Saya menyadari ternyata jalan hidup saya agak (?) aneh dan unik. Saya juga mengakui bahwa saya telah kalah melawan kerasnya hidup di ibu kota. Nasib yang saya perjuangkan agar menjadi seorang yang sukses ternyata tidak kesampaian. Memang takdir telah menentukan bahwa saya harus hidup dalam kemiskinan. Walaupun begitu sang takdir masih bermurah hati terhadap saya. Saya diberikan sedikit kebahagiaan dalam kemiskinan tersebut, suasana hati yang bahagia dalam menjalani kehidupan se hari2. Yang saya maksud dengan suasana hati yang bahagia disini adalah perasaan tentram, tenang dan damai disertai rasa bebas dan gembira dalam menjalani kehidupan.

_DATA_
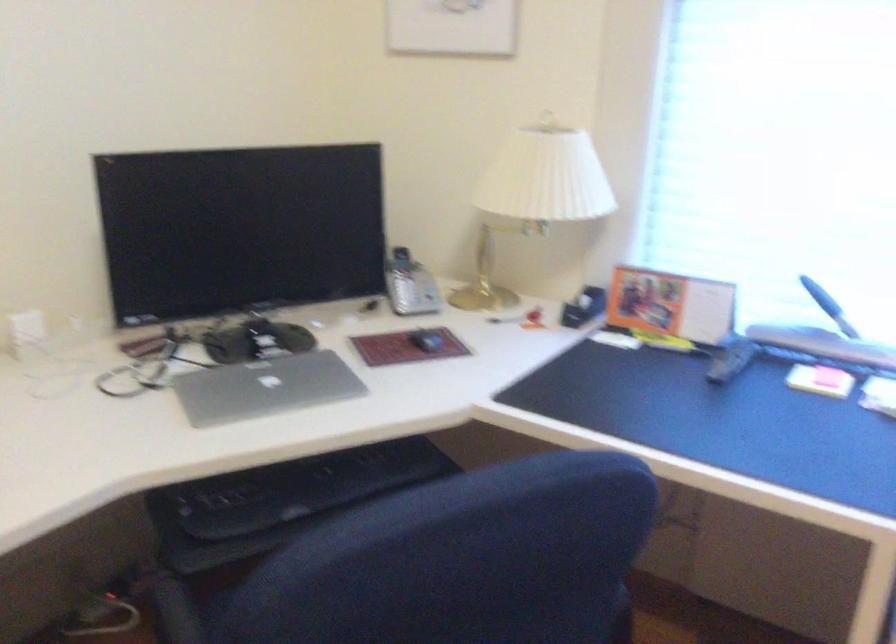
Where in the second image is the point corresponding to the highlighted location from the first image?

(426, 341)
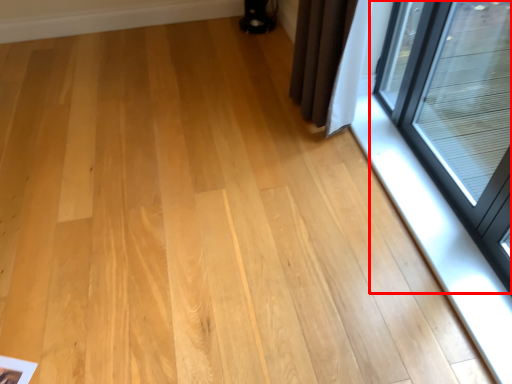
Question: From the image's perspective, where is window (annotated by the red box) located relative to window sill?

_INSTRUKSI ANDA_
Salin tanpa perubahan bagian cuplikan teks yang dimulai dari kata-kata yang memuat "Saya menyadari ternyata" dan berhenti sesudah "dalam menjalani kehidupan.". Data ini diambil dari sumber lain.

_JAWABAN DI BAWAH_
Saya menyadari ternyata jalan hidup saya agak (?) aneh dan unik. Saya juga mengakui bahwa saya telah kalah melawan kerasnya hidup di ibu kota. Nasib yang saya perjuangkan agar menjadi seorang yang sukses ternyata tidak kesampaian. Memang takdir telah menentukan bahwa saya harus hidup dalam kemiskinan. Walaupun begitu sang takdir masih bermurah hati terhadap saya. Saya diberikan sedikit kebahagiaan dalam kemiskinan tersebut, suasana hati yang bahagia dalam menjalani kehidupan se hari2. Yang saya maksud dengan suasana hati yang bahagia disini adalah perasaan tentram, tenang dan damai disertai rasa bebas dan gembira dalam menjalani kehidupan.